Through this, dating apps also effectively lead people to quantify their own attractiveness or viability to be in a relationship based on superficial reasons. 

For example, dating apps encourage largely surface-level conversations rather than the deeper and more meaningful conversations you often have in person. Moreover, some dating apps have been heralded as allowing women more power in relationship dynamics and empowering women like  Bumble. 

However, apps like Tinder can place women in positions to be harassed or shamed for expressing the same desires to participate in hookup culture as men. Even apps like Bumble, which creates a safeguard by allowing only women to send the first message after matching, still leave people in a position where they feel like they must act a certain way to be in a relationship. At the end of the day, Bumble is a step forward toward finding a solution to the multifaceted issue of power imbalances in relationships, buy it is only the start.

Another group of people who are disproportionately impacted by dating apps is LGBTQIA+ people. Grindr, a gay dating app, has faced much criticism for the dangerous culture and fetishization people have practiced through anonymous profiles. The lack of a variety of options for LGBTQIA+ people to date online is disheartening considering how many in the community have found safe spaces on the internet. 

Mainstream applications, like Bumble and Hinge, have worked to be more inclusive and this may signify the beginning of LGBTQIA+ friendly spaces on these applications. Regardless, more companies need to take initiative to make their platforms more inclusive.

Whether they’re ideal or not, it is an indisputable fact that dating apps are here to stay.
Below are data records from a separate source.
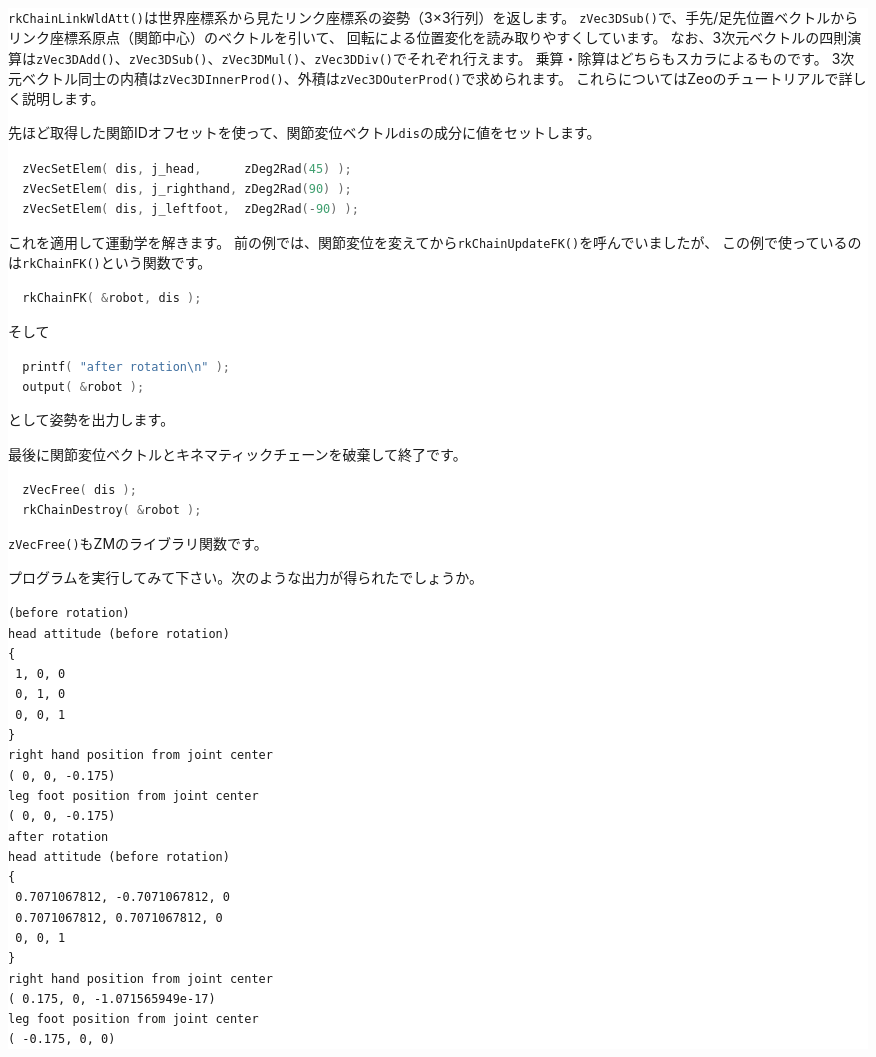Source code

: `rkChainLinkWldAtt()`は世界座標系から見たリンク座標系の姿勢（3×3行列）を返します。
`zVec3DSub()`で、手先/足先位置ベクトルからリンク座標系原点（関節中心）のベクトルを引いて、
回転による位置変化を読み取りやすくしています。
なお、3次元ベクトルの四則演算は`zVec3DAdd()`、`zVec3DSub()`、`zVec3DMul()`、`zVec3DDiv()`でそれぞれ行えます。
乗算・除算はどちらもスカラによるものです。
3次元ベクトル同士の内積は`zVec3DInnerProd()`、外積は`zVec3DOuterProd()`で求められます。
これらについてはZeoのチュートリアルで詳しく説明します。

先ほど取得した関節IDオフセットを使って、関節変位ベクトル`dis`の成分に値をセットします。
```C
  zVecSetElem( dis, j_head,      zDeg2Rad(45) );
  zVecSetElem( dis, j_righthand, zDeg2Rad(90) );
  zVecSetElem( dis, j_leftfoot,  zDeg2Rad(-90) );
```
これを適用して運動学を解きます。
前の例では、関節変位を変えてから`rkChainUpdateFK()`を呼んでいましたが、
この例で使っているのは`rkChainFK()`という関数です。
```C
  rkChainFK( &robot, dis );
```
そして
```C
  printf( "after rotation\n" );
  output( &robot );
```
として姿勢を出力します。

最後に関節変位ベクトルとキネマティックチェーンを破棄して終了です。
```C
  zVecFree( dis );
  rkChainDestroy( &robot );
```
`zVecFree()`もZMのライブラリ関数です。

プログラムを実行してみて下さい。次のような出力が得られたでしょうか。
```
(before rotation)
head attitude (before rotation)
{
 1, 0, 0
 0, 1, 0
 0, 0, 1
}
right hand position from joint center
( 0, 0, -0.175)
leg foot position from joint center
( 0, 0, -0.175)
after rotation
head attitude (before rotation)
{
 0.7071067812, -0.7071067812, 0
 0.7071067812, 0.7071067812, 0
 0, 0, 1
}
right hand position from joint center
( 0.175, 0, -1.071565949e-17)
leg foot position from joint center
( -0.175, 0, 0)
```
However, if we are to make dating a more enjoyable experience, we encourage a larger prioritization of safety by platforms that could implement policies to limit who can view your profile and who can share it. 

By doing this, trends such as ridiculing other people’s profiles, a popular one on TikTok right now, could be prevented. In addition, we encourage greater awareness about the risks of using a dating app and having a better understanding of how to be safe on one. 

Finally, we hope that there is a shift in how we view love and to remember that even though we are meeting these people in a virtual world, their feelings very much exist in the real one.